Richard Doyle is one of the most well-loved of Victorian illustrators. Even those unfamiliar with the variety of his output would recognise Punch and his dog Toby, Doyle's creations for the magazine wherein he established his reputation and enjoyed a seven year tenure, before resigning in 1850 on a matter of principle. From 1851 onwards he devoted himself to book illustration and individual fantasy subjects, his work for Andrew Lang's In Fairy Land (1870) being regarded as his greatest achievement in this genre. However the two sides of Doyle's artistic persona - social satirist and prodigious dreamer - continued to inform and underpin each other throughout his career.
'Dickie' Doyle was the second son of John Doyle, the political cartoonist who signed himself 'HB' and introduced a note of waspish restraint to a form which had previously tended towards vulgarity.
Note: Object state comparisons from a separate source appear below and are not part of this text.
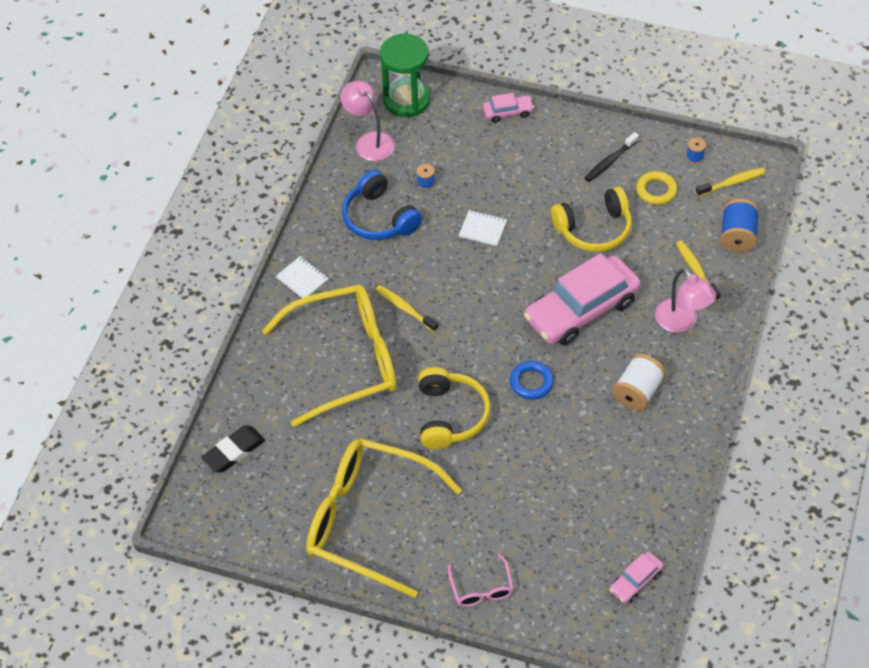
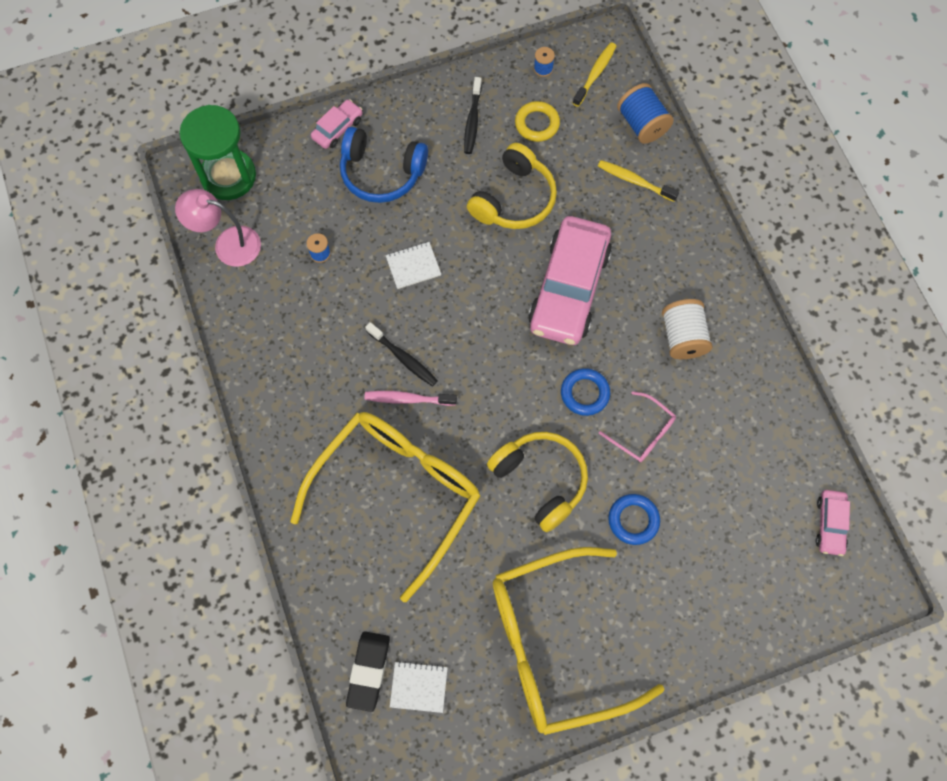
camera: 40 degrees left, 15 degrees up
(302, 279) = (283, 436): white notebook -> white notebook (419, 687)
(379, 218) = (305, 320): blue headphones -> blue headphones (381, 173)
(404, 308) = (408, 399): yellow toothbrush -> pink toothbrush
(424, 281) = (403, 358): none -> black toothbrush
(481, 588) = (710, 634): pink glasses -> pink glasses (642, 433)
(492, 482) = (633, 520): none -> blue ring
(681, 322) = (664, 241): pink lamp -> none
John Doyle was a rigid taskmaster; he encouraged his six children (including Charles Altamont - the father of Arthur Conan Doyle) to draw from memory, having sent them out to observe the sights and sounds of London.
Thus was cultivated in Richard an eye for both social mores and the human foibles that undermine them, and a technical ability to render busy scenes in minute detail. The illustrated records made for his father during 1840 were published posthumously as Dick Doyle's Journal, now at the British Museum: an early testament to the extraordinary mixture of observation and invention that characterises his work. For already Doyle told of being plagued at night by visions of fairies and goblins, and these profiliate his private journals - or 'Nonsense Books' - from thence onwards.
Doyle portrayed his fantasy figures in great number and this perhaps explains the dense grouping of human protagonists, such as those in The Picnic. All manner of incident is thereby encompassed and a sense of anarchy threatens even the most prestigious social occasion.
The Picnic is a fully worked figurative oil painting, rare for Doyle, whose experiments in this medium were mostly landscape. Undated, it does not appear to relate to a commission, but has as its possible antecedent a series of comic drawings published by Punch in 1849: 'The Manners and Customs of the English'. Herein Doyle portrayed in cartoon form various situations - the gentleman's club, the races, the London street, the annual Academy exhibition. Whatever class he observed, he was ruthless in his teasing out of the comic and ridiculous; rendering figures and buildings in a plain line technique which resembles woodcut in its bold simplicity. Later Doyle was to work in a similar vein on 'Bird's Eye Views of Society', a series commissioned for the Cornhill Magazine in 1864. These are more detailed, perhaps display a more jaded social eye, with the dishonourable and sometimes sinister meriting critique. 'Manners' tend, in general, to be more genial in flavour.
At first glance The Picnic appears to depict a propitious occasion. A group of well-dressed picnickers lounge on the grass, helping themselves to lavish portions of various victuals. However a minor panic has ensued, due to the arrival of two sprightly frogs, who advance upon the lady in blue. Many of her companions register the disturbance but a few remain oblivious, exhibiting a very Doyle-esque complacency.
Perhaps Doyle's image makes a political point. During the mid-part of the nineteenth century Francophobia was rife. Following Louis-Napoléon's election as first president of the Second Republic in 1848, and subsequent consolidation of political power in the coup-de-état of 1851, a substantial sector of the British public and press remained distrustful of his motives, suspecting invasion schemes. Coventry Patmore's poem, published in The Examiner in January 1852, articulated this paranoia:
'O where is he, the simple fool,
Who says that wars are over?
What bloody portent flashes there,
Across the straits of Dover?'
Despite his own more reasoned view of the situation, Palmerston was forced to allay public fears throughout the 1850s and 60s, though he himself supported the building of extensive fortifications along the British coast, and refused Louis Napoléon's offer to help quash the Indian sepoy revolt in May 1857 - thereby prolonging a messy colonial war.
Judging by the proximity of the precipitous coastline in Doyle's painting, and the sea which threatens to overreach its confines, The Picnic might be read as a comment upon this contemporary fear. The frogs could represent French intervention, especially as they comprise a witty twist on the more usual bull (who, with the sobriquet 'John' - becomes a wholly English animal).
The image is typically rich in symbolism, and presents an intriguing mystery.